11.2. RNN Based Language Model Architectures

While RNNs introduced in the 1980s, they were not widely used for NLP tasks until the early 2010s.

However, RNNs have rapidly replaced n-gram models as the dominant approach in NLP research since the publication of the paper “Neural Machine Translation by Jointly Learning to Align and Translate” in 20141.

Following the classification of “Speech and Language Processing”, this document presents four key RNN-based architectures for NLP:

Fig.11-1: Four RNN-Based Architectures for NLP Tasks
(1) Language Modeling

This architecture predicts the next word $w_{t+1}$ in a sentence given the current word $w_{t}$. While similar to bigrams, RNNs process sentences recursively, overcoming the limitations of n-grams’ local dependencies. (See Section 13.3 for details.)

(2) Sequence Classification

A Many-to-One RNN can be used for tasks like sentiment analysis, where the goal is to classify an entire sequence. (See Chapter 12 for details.)

(3) Sequence Labeling

A Many-to-Many RNN can be used for tasks like Part-of-Speech (POS) tagging, where a label is assigned to each element in a sequence.

(4) Encoder-Decoder

This architecture is typically used for language translation. (See Chapter 13 for details.)


  1. While RNN-based language models achieved significant success, their dominance in the field suddenly terminated in 2017 with the introduction of the Transformer model. ↩︎

#### Records:
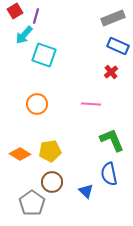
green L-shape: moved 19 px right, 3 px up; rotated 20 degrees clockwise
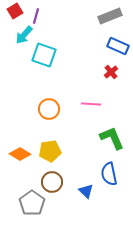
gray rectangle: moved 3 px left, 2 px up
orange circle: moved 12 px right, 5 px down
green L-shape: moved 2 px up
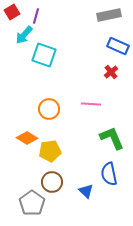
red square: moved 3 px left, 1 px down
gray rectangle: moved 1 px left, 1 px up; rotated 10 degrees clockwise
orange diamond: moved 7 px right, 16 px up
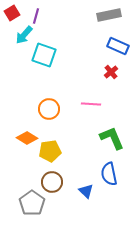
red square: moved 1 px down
--
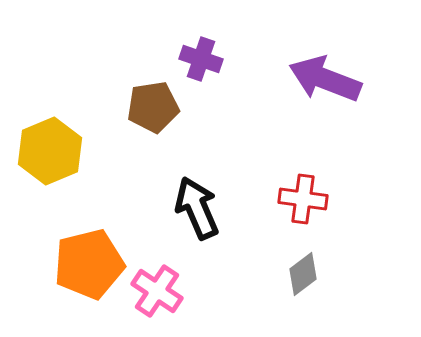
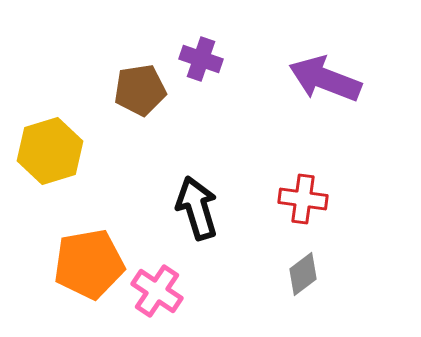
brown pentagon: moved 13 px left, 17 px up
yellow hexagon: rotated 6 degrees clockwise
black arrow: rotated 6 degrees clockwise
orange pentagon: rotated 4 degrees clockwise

#### Set task A:
Answer these questions using the RNN architectures page:
(i) Which paper's publication marked the point after which RNNs replaced n-gram models as the dominant approach in NLP research?
(ii) Which task is given as an example use of a Many-to-Many RNN for sequence labeling?
(iii) Which model's introduction ended the dominance of RNN-based language models in 2017?
#### Set task B:
Reproduce the RNN architectures page from "However, RNNs have" up to and including "12 for details.)".

#### Task answer A:
(i) "Neural Machine Translation by Jointly Learning to Align and Translate"
(ii) Part-of-Speech (POS) tagging
(iii) The Transformer model

#### Task answer B:
However, RNNs have rapidly replaced n-gram models as the dominant approach in NLP research since the publication of the paper “Neural Machine Translation by Jointly Learning to Align and Translate” in 20141.

Following the classification of “Speech and Language Processing”, this document presents four key RNN-based architectures for NLP:

Fig.11-1: Four RNN-Based Architectures for NLP Tasks
(1) Language Modeling

This architecture predicts the next word $w_{t+1}$ in a sentence given the current word $w_{t}$. While similar to bigrams, RNNs process sentences recursively, overcoming the limitations of n-grams’ local dependencies. (See Section 13.3 for details.)

(2) Sequence Classification

A Many-to-One RNN can be used for tasks like sentiment analysis, where the goal is to classify an entire sequence. (See Chapter 12 for details.)